• _WHAT YOU ARE ASKED TO DO_
Using the SQLAlchemy code sample below, decide whether each statement agrees with it (yes or no), and quote the exact words from the sample that decide each one. 1. In create_user, the email check comes before the Keycloak check. 2. The HTTP request takes about two seconds. 3. Each repository works with its own separate SQLAlchemy session.

• _PASSAGE PROVIDED_
####

Let there be SQLAlchemy models:

class UserType(Base):
    # catalog model
    __tablename__ = "user_types"
    id: Mapped[int] = mapped_column(primary_key=True, autoincrement=True)
    code: Mapped[str] = mapped_column(unique=True)  # f.e. student, teacher, cleaner
    name: Mapped[str]  # f.e. Student, Teacher, Cleaner


class User(Base):
    __tablename__ = "users"
    id: Mapped[int] = mapped_column(primary_key=True, autoincrement=True)
    first_name: Mapped[str]
    last_name: Mapped[str]
    email: Mapped[str] = mapped_column(unique=True)
    type_id: Mapped[int] = mapped_column(ForeignKey("user_types.id", ondelete="cascade"))

Repositories for models:

from sqlalchemy import select


class UsersRepository(ModelRepository):
    model = User


class UserTypesRepository(ModelRepository):
    model = UserType

    # for catalog models I like doing methods like this:

    async def get_STUDENT_type(self):
        return await self.get_by_code("student")

    async def get_TEACHER_type(self):
        return await self.get_by_code("teacher")

    async def get_CLEANER_type(self):
        return await self.get_by_code("cleaner")

    async def get_by_code(self, code):
        stmt = select(self.model).where(self.model.code == code)
        return await self.scalar_or_raise(stmt, "User type not found")

For each endpoint, a service and repositories are created:


# create_user.py

from sqlalchemy import update


class InputSchema(BasicModel):
    first_name: str
    last_name: str
    email: str
    type_id: int


class Repository(BaseRepository):

    async def email_registered(self, email):
        # this method is being used only in this endpoint
        # I don't want to put in UsersRepository
        # sorry I couldn't figure out more realistic example
        stmt = select("1").where(User.email == email)
        return await self._session.scalar(stmt)

    async def some_method_that_modifies_something(self):
        stmt = update(...)
        await self._session.execute(stmt)
        # sorry I couldn't figure out example



class Service:

    def __init__(
        self,
        repository: Repository = Depends(Repository),
        users_repository: UsersRepository = Depends(UsersRepository),
        user_types_repository: UserTypesRepository = Depends(UserTypesRepository),
    ):
        # all repositories share the same SQLAlchemy session
        self.repository = repository
        self.users_repository = users_repository
        self.user_types_repository = user_types_repository

    async def create_user(self, input: InputSchema):
        # first check if email already registered
        # this check is being done first because sql request will be faster then http request further
        # transaction is being opened
        if self.repository.email_registered(input.email):
            raise HTTPException(status_code=400, detail="User already registered")
        # idle in transaction
        await self.repository.some_method_that_modifies_something()
        # idle in transaction
        # here we cannot commit to stop transaction for optimization purposes before "long" http request
        # because I need to commit it all or nothing
        # http request lasts about 0.5 second
        if not self.user_exists_in_keycloak(input.email):
            raise HTTPException(status_code=400, detail="User does not exist in keycloak")
        type = await self.user_types_repository.get_by_pk(input.type_id)
        # idle in transaction
        if not type:
            raise HTTPException(status_code=400, detail="User type not found")

####

Collected data entries
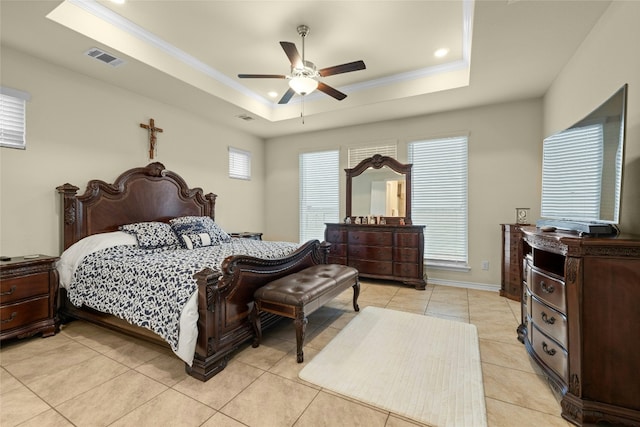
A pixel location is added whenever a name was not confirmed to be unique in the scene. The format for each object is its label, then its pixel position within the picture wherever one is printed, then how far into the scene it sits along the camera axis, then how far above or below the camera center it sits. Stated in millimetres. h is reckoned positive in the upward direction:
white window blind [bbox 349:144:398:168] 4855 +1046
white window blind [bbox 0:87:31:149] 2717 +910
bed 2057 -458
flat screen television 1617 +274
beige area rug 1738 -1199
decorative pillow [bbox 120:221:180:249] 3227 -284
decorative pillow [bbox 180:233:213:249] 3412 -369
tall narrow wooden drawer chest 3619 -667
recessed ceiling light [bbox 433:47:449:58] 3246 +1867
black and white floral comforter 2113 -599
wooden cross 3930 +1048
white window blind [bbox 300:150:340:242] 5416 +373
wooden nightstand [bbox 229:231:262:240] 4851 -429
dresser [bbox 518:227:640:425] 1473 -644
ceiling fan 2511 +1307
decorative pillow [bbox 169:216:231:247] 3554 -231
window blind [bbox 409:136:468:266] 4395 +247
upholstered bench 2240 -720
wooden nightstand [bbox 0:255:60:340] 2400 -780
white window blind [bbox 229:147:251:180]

####

• _ANSWER SPACE_
1. Yes: "first check if email already registered"
2. No: "http request lasts about 0.5 second"
3. No: "all repositories share the same SQLAlchemy session"